Above: University Scholars and faculty guests split into groups to negotiate trade deals.
The second group for the University Scholars Symposium 2017 discussed various political and economic perspectives on Relativity.
We began with Alex Oprea’s thought-provoking talk exploring “Does Moral Diversity imply Moral Relativism?” With a show of hands, we all agreed that eating is morally acceptable and eating children is morally unacceptable…but there was a gray zone in between with pigs and shark fin. Similarly, we agreed that women working in the office is acceptable and female genital mutilation is not, but is it morally acceptable for women to wear a veil? Or to be obligated to wear a veil? Alex thus demonstrated moral diversity. Does this imply that there are different acceptable standards? Is it ok if we have certain standards for ourselves and our local culture, but are simultaneously accepting of other standards in other areas of the world? Some philosophies say no, that there should be a single, absolute set of acceptable behaviors. Others think that there is a collection of acceptable standards (“pluralism”), but then the question arises as to which standards fall within or without this collection. What do you think?
Alex’s presentation was followed by Zach Heater’s enlightening overview of slavery in ancient Athens and Rome: “When Slaves Write the Laws”. The history of slavery in the United States is quite sordid; conversely, slaves in ancient Athens and Rome often held admirable positions in society. They were state-owned, and as such, anyone who mistreated another, whether a free person or a slave, could be reported and punished. Slaves often held erudite positions, including recording the current laws, recording the weights and measures, teachers, and remembering names to whisper into their client’s ear in social events. Lastly, they were a large proportion of society, estimated at 40% of Romans in the first century BCE, as compare to 10% in the USA in 1855.

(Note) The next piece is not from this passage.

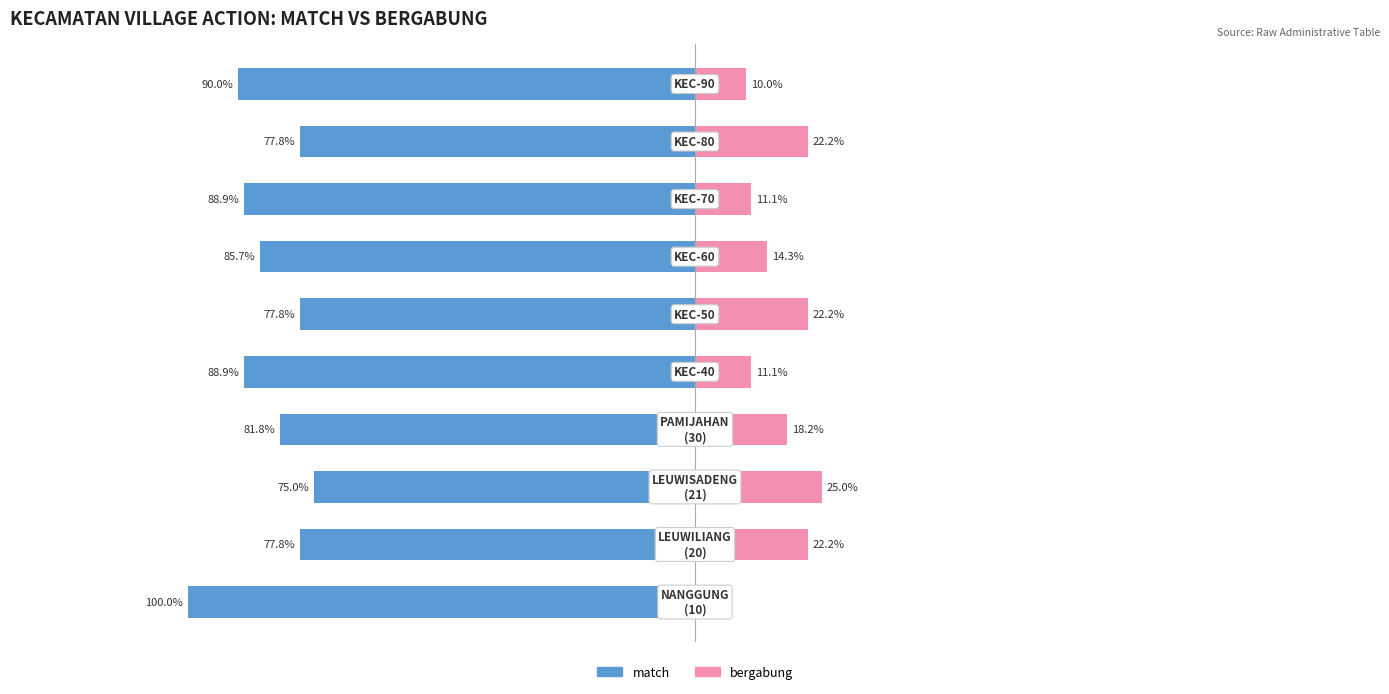

What is the smallest value displayed?

-100.0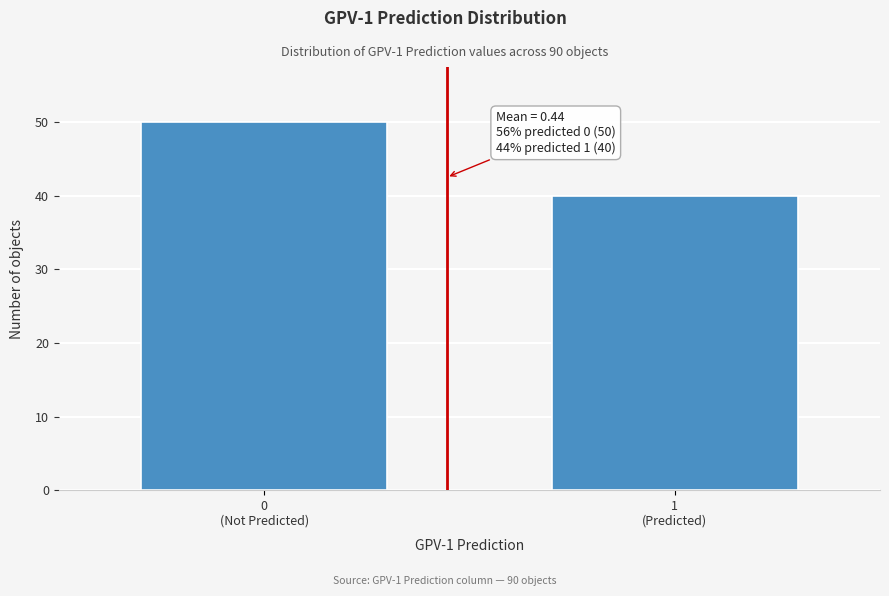

Reading right to left, list all the values displayed in this chart.

40	50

Bobby Harris then guided us through an intriguing exploration of how the phrasing of your available options can influence the rationality of your decisions: “Can Rationality Explain Weird Outcomes?” For instance, consider a disease expected to kill 600 people, and you could pick between two treatment programs:
- A) If program A is adopted, 200 people will be saved.
- B) If program B is adopted, there is 1/3 probability that 600 people will be saved and 2/3 probability that no people will be saved.
Which option would you pick? Now consider these two options:
- C) If program C is adopted, 400 people will die.
- D) If program D is adopted, there is 1/3 probability that nobody will die and 2/3 probability that 600 people will die.
Did your choice change from the first two options? People will often choose options A and D, contrary to expected rational behavior since the two sets of options are the same except for the phrasing: the upper options start with 600 dead people, allowing us to save people, whereas the lower options start with 600 living people, requiring us to let people die. This importance of reference point and framing can be related to the latest US Presidential Election, where Trump had a much larger range of potential performances, leading to a riskier option, but with the possibility of higher performance and higher utility, whereas Clinton had a higher expected performance, but within a much narrower range of possible performance and utility measures.
We finished the student presentations with two talks on trade. Greg Lyons brought us into the world of big money and advanced statistics in the Business of Sports. The sports industry continues to grow, forecasted to be worth $75b by 2020, but creating a successful sports team is complicated. How do you quantify the value of a player? And their value in the context of a team? And are you aiming to win in the short-term (experienced players) or long-term (train up young talent)? Sports analytics is an exploding industry, employing data analysts and statisticians to capture a player’s full value; as a simple example, the number of touchdowns scored will not be indicative of a football linebacker’s value. These methodologies of assessing relative value are used to allocate money amongst contract offers, to trade players and coaches, and to select draft picks — including the option to tank your team for the sake of better picks in the future!
Lastly, Kavya Sekar led us in a fabulous interactive activity to explore the challenges of trade negotiations. In each group of four, there were two people from Country A (wealthy country with high labor protections and patent technology for mass production of leather goods) and two from Country B (poor country with low labor protections, but ample land for leather cow farming). Currently, there are high import tariffs for both countries and Country A citizens cannot start businesses in Country B. The groups were given 5 minutes to try to make a trade deal, role-playing as a leather factory worker & shoe manufacturer from Country A and an unemployed laborer & leather artisan in Country B. There was a wide variety in outcomes amongst the dozen groups in the room, although only a couple came to an agreement. Most discussions seemed to disadvantage one or both of the Country B citizens. Further, most groups aimed for consensus on the terms of the trade deal, but thereby failed to come to agreeable terms, given us all a sense of the challenges of real-life, large-scale trade negotiations.
Excellent presentations and activities all-around!